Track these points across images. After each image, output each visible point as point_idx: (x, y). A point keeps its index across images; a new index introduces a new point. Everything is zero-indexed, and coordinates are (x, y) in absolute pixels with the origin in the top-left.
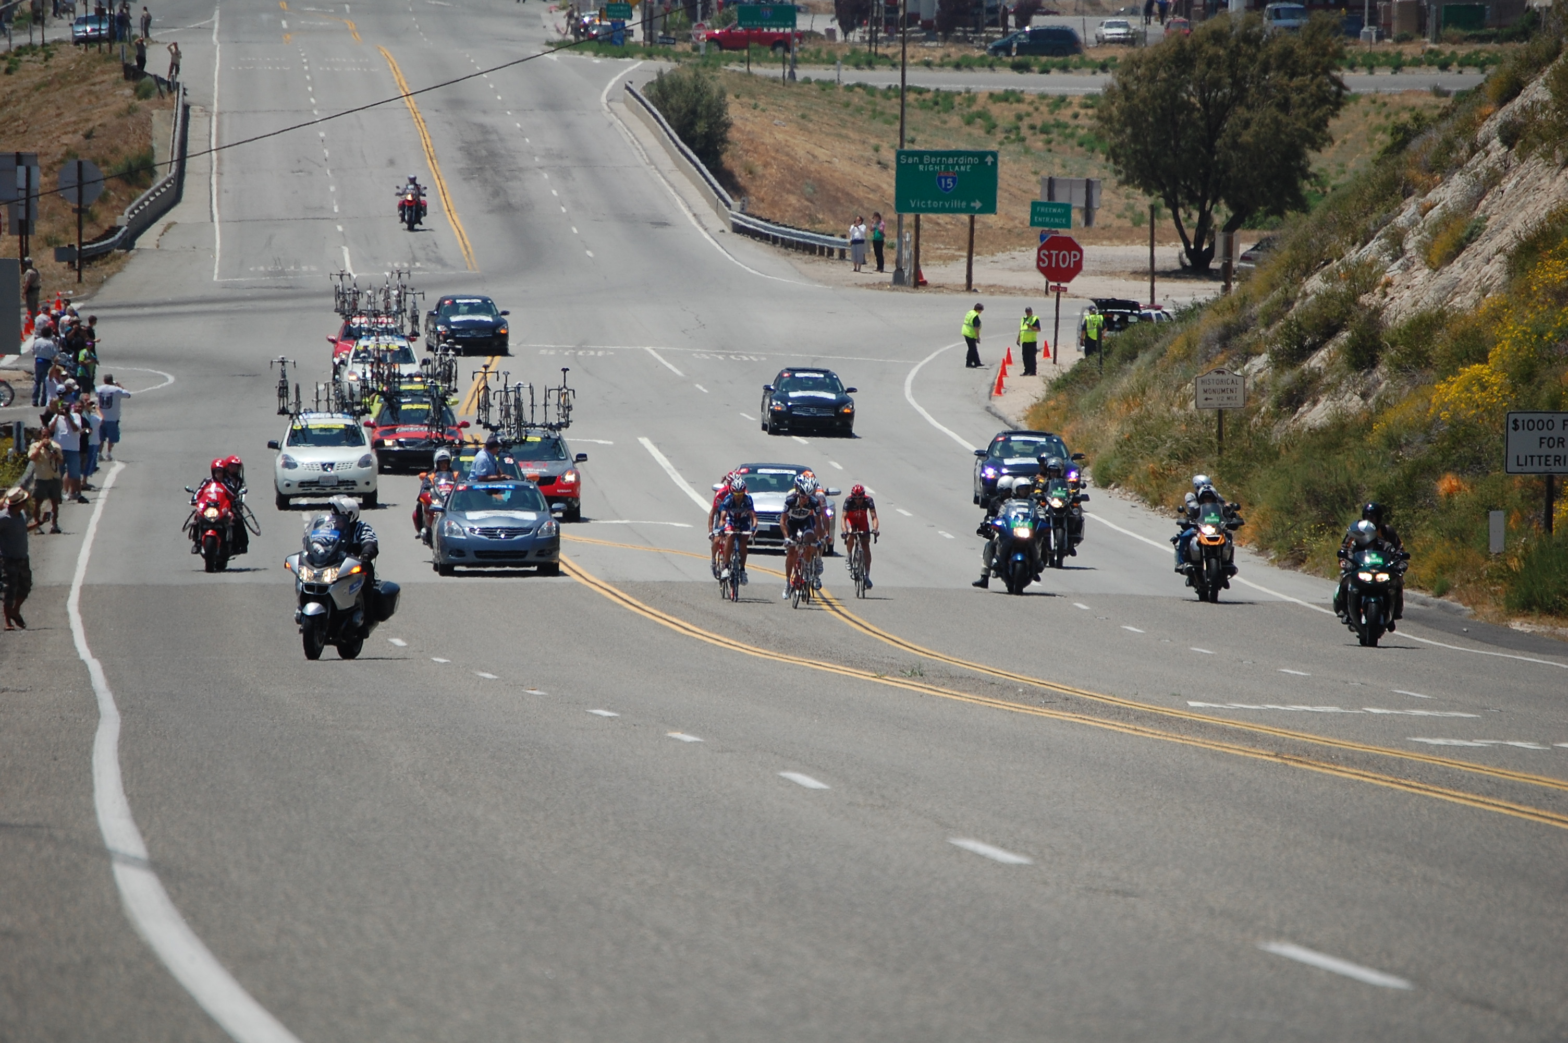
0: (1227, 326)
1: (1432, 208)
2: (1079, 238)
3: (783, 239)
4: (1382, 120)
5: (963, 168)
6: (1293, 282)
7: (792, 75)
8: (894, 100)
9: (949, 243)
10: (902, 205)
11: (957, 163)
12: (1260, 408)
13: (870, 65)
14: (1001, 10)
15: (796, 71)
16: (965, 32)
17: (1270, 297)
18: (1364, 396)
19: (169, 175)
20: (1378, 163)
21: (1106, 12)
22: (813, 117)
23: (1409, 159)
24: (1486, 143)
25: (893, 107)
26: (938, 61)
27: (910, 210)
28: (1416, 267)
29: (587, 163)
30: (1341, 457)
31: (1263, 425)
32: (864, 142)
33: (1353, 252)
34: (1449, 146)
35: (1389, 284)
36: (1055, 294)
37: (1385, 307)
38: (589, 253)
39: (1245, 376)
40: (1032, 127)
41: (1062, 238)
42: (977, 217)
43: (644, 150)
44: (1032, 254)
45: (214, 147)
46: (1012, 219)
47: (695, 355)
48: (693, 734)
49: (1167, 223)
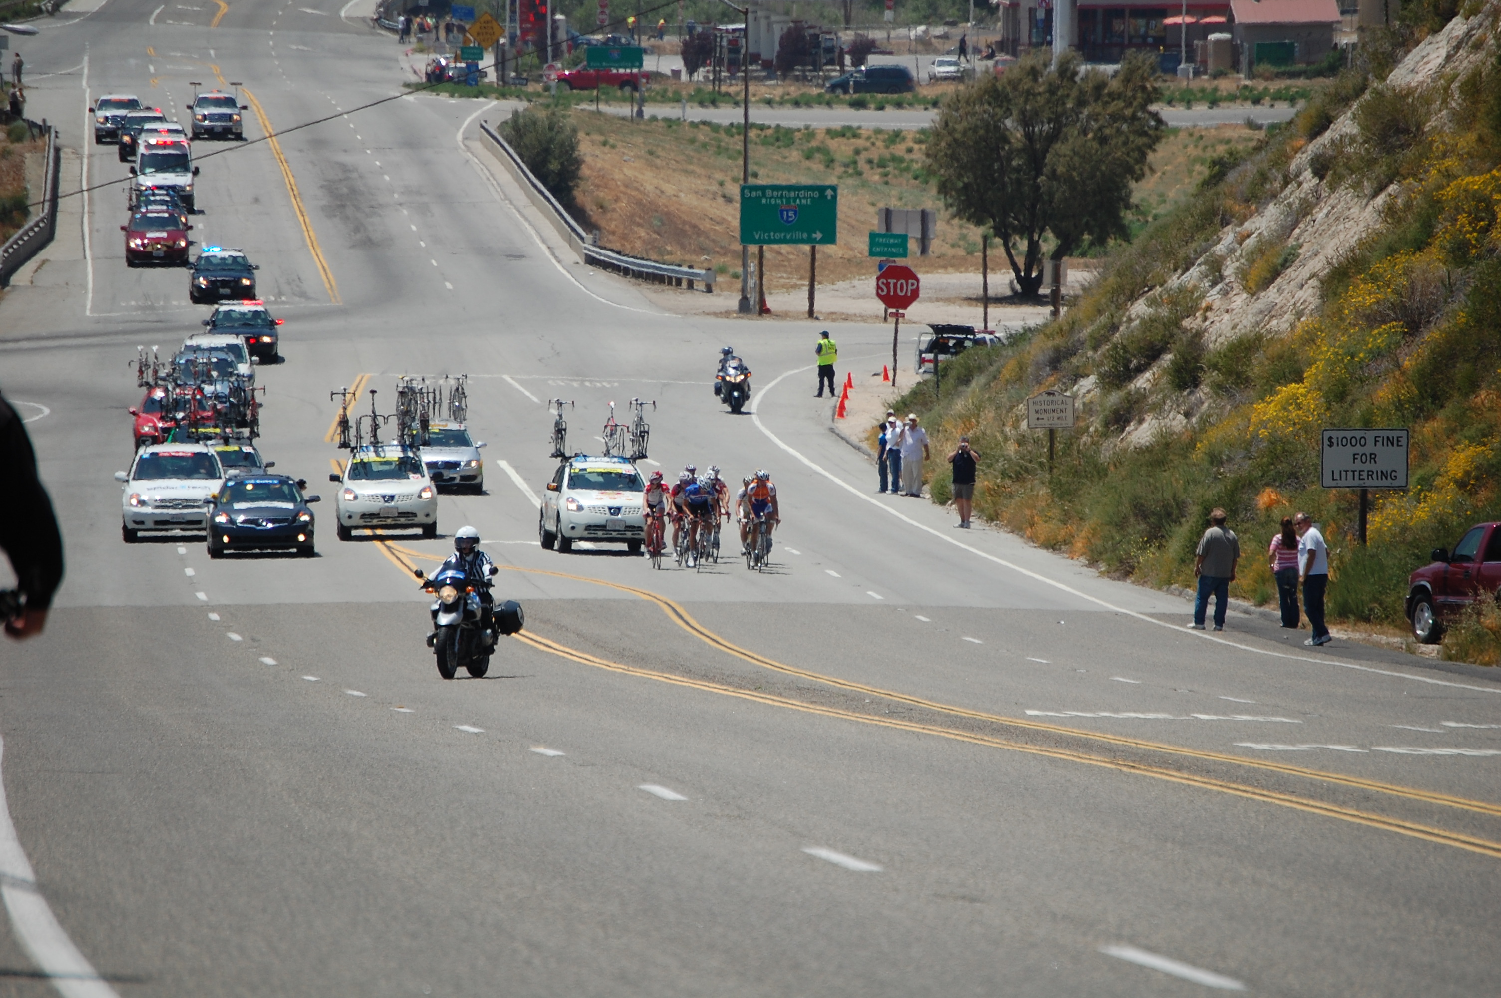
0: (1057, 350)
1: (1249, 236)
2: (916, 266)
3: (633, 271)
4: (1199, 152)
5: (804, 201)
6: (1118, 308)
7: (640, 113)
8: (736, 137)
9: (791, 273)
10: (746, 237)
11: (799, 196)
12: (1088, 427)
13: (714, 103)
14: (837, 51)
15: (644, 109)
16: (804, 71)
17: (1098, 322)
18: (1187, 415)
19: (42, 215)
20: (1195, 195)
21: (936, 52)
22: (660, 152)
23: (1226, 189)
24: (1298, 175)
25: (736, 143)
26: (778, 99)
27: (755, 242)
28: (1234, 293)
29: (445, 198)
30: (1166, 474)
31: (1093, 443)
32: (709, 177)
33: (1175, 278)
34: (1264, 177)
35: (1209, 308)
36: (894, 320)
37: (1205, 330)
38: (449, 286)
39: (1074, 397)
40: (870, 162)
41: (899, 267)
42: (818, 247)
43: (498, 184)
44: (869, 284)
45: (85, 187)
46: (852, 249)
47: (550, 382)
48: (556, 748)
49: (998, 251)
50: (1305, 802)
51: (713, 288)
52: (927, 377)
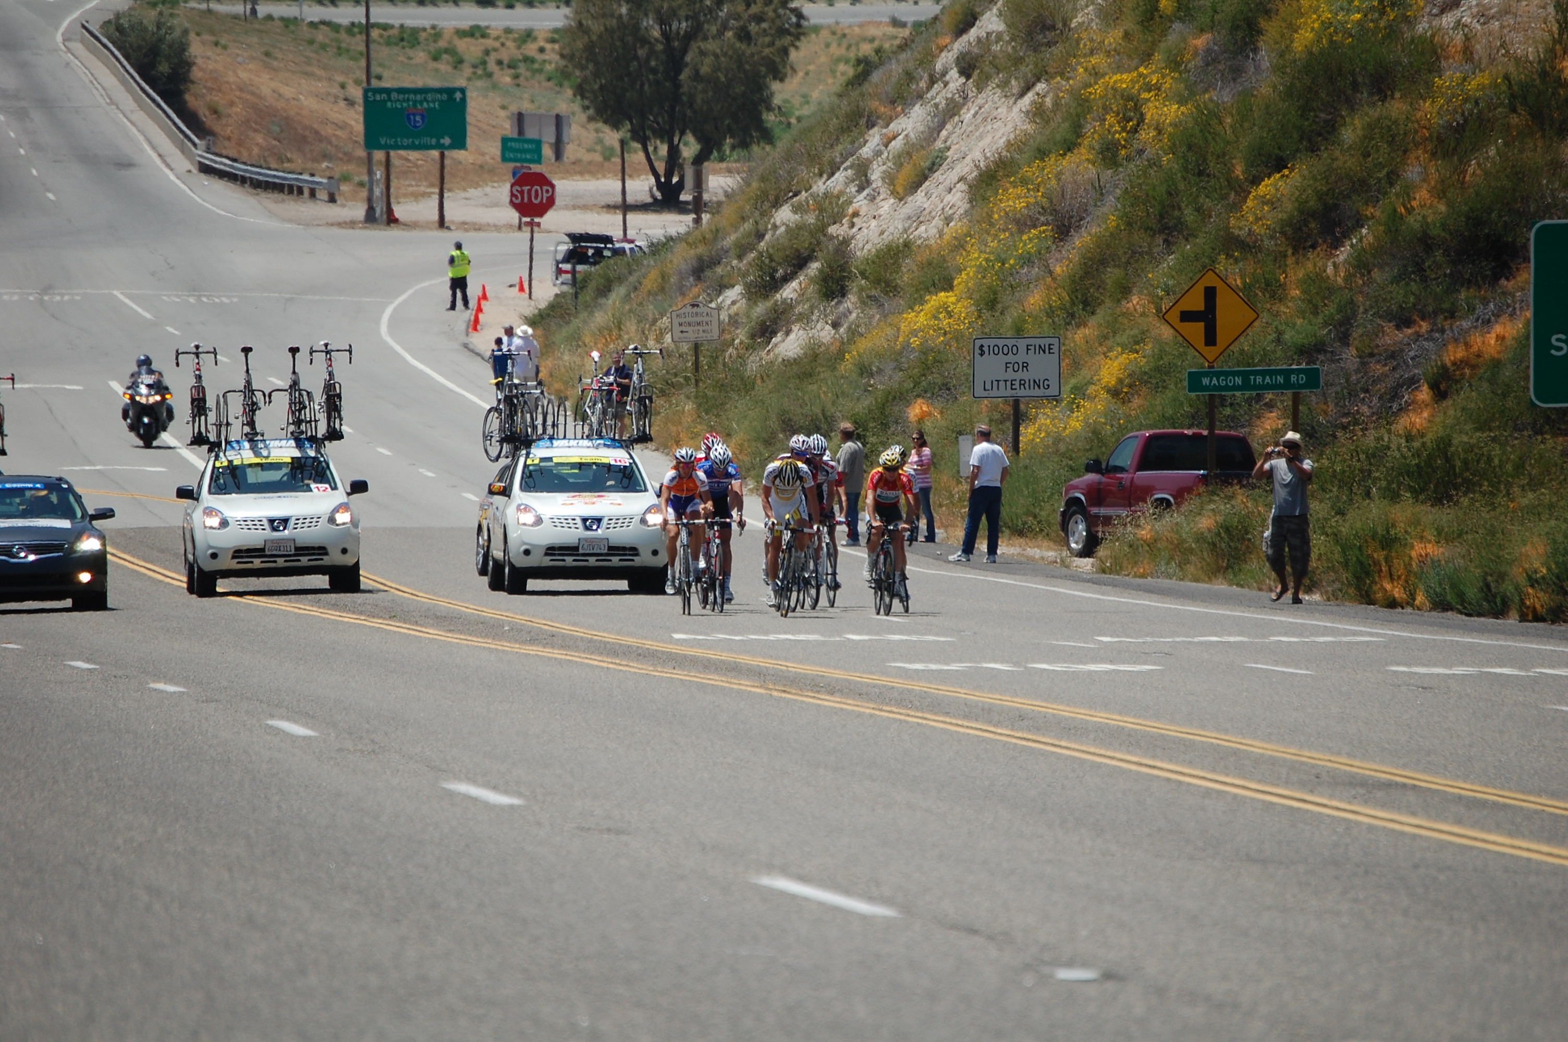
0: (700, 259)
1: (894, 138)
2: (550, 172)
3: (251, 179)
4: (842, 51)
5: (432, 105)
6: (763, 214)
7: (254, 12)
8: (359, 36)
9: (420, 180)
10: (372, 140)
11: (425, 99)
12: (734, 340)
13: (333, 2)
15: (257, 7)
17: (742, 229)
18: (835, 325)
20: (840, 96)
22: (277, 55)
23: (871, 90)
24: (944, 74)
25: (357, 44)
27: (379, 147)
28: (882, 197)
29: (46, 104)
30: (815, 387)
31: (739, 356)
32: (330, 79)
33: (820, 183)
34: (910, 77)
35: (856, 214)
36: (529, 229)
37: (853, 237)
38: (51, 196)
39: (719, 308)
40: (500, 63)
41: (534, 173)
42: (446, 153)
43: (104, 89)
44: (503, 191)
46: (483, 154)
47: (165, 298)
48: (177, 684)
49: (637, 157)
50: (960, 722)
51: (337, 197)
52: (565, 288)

★ ★ ★ ★ ★ ★ ★

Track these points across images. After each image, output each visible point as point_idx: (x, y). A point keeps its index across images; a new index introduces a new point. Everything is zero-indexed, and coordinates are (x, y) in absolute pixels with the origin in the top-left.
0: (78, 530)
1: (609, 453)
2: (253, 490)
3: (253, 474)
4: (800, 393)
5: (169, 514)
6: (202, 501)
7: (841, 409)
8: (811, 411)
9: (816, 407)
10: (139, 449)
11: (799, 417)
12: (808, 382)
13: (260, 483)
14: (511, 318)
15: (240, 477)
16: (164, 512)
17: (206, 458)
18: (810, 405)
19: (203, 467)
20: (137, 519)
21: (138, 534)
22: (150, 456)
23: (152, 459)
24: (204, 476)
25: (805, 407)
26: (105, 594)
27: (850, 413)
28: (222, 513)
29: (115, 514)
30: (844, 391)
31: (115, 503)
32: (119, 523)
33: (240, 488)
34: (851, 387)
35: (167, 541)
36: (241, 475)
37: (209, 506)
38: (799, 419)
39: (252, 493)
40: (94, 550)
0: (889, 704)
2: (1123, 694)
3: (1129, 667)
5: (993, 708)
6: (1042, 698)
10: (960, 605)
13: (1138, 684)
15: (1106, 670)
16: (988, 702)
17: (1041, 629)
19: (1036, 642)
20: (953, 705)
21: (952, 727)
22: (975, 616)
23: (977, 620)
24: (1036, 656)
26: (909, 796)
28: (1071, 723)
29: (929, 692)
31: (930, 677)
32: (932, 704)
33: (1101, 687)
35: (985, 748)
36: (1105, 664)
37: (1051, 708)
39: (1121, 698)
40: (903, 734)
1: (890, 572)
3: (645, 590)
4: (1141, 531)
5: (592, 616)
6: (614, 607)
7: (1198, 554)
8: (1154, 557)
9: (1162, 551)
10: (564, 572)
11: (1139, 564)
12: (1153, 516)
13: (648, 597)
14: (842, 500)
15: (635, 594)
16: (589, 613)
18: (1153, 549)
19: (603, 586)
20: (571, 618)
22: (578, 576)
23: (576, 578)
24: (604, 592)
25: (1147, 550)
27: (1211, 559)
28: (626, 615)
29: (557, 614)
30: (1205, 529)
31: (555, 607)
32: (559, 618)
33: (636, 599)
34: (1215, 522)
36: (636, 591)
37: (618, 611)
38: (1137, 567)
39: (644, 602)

★ ★ ★ ★ ★ ★ ★

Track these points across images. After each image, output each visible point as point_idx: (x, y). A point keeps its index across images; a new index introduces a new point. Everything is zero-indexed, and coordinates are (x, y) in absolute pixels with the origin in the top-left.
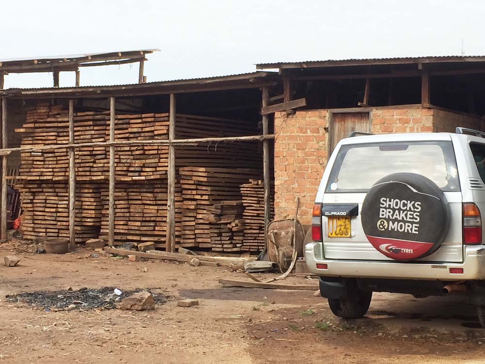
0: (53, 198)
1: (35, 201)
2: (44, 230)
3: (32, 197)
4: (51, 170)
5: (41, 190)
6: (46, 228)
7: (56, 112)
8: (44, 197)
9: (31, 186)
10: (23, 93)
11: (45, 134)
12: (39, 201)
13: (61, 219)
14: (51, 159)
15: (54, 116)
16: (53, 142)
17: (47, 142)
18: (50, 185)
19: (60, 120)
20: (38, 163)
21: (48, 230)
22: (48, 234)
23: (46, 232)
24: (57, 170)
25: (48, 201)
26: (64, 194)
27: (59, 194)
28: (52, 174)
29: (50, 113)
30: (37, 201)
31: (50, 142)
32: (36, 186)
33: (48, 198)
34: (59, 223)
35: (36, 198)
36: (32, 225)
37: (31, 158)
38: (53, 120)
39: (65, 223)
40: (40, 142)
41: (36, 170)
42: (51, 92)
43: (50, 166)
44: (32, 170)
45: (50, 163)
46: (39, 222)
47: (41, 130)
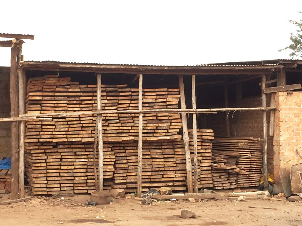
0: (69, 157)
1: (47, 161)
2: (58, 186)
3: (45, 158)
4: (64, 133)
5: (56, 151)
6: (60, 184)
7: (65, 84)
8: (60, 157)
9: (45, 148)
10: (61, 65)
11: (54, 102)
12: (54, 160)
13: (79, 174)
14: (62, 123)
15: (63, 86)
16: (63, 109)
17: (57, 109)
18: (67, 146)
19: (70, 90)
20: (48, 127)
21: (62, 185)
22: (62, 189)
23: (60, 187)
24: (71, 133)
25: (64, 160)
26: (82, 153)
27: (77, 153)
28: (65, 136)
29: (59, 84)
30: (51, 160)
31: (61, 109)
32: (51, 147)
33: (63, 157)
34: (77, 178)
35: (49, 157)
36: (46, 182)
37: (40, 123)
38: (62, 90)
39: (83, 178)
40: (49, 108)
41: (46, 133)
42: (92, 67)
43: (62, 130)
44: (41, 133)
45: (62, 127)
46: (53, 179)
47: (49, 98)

★ ★ ★ ★ ★ ★ ★

▶ _Task to carry out_:
In the data above, find the line containing "21: (1106, 12)" and the line containing "51: (713, 288)". Repeat those two lines and everything between them exactly, minus the pictures.

▶ _Response_:
21: (1106, 12)
22: (813, 117)
23: (1409, 159)
24: (1486, 143)
25: (893, 107)
26: (938, 61)
27: (910, 210)
28: (1416, 267)
29: (587, 163)
30: (1341, 457)
31: (1263, 425)
32: (864, 142)
33: (1353, 252)
34: (1449, 146)
35: (1389, 284)
36: (1055, 294)
37: (1385, 307)
38: (589, 253)
39: (1245, 376)
40: (1032, 127)
41: (1062, 238)
42: (977, 217)
43: (644, 150)
44: (1032, 254)
45: (214, 147)
46: (1012, 219)
47: (695, 355)
48: (693, 734)
49: (1167, 223)
0: (1057, 350)
1: (1249, 236)
2: (916, 266)
3: (633, 271)
4: (1199, 152)
5: (804, 201)
6: (1118, 308)
7: (640, 113)
8: (736, 137)
9: (791, 273)
10: (746, 237)
11: (799, 196)
12: (1088, 427)
13: (714, 103)
14: (837, 51)
15: (644, 109)
16: (804, 71)
17: (1098, 322)
18: (1187, 415)
19: (42, 215)
20: (1195, 195)
21: (936, 52)
22: (660, 152)
23: (1226, 189)
24: (1298, 175)
25: (736, 143)
26: (778, 99)
27: (755, 242)
28: (1234, 293)
29: (445, 198)
30: (1166, 474)
31: (1093, 443)
32: (709, 177)
33: (1175, 278)
34: (1264, 177)
35: (1209, 308)
36: (894, 320)
37: (1205, 330)
38: (449, 286)
39: (1074, 397)
40: (870, 162)
41: (899, 267)
42: (818, 247)
43: (498, 184)
44: (869, 284)
45: (85, 187)
46: (852, 249)
47: (550, 382)
48: (556, 748)
49: (998, 251)
50: (1305, 802)
51: (713, 288)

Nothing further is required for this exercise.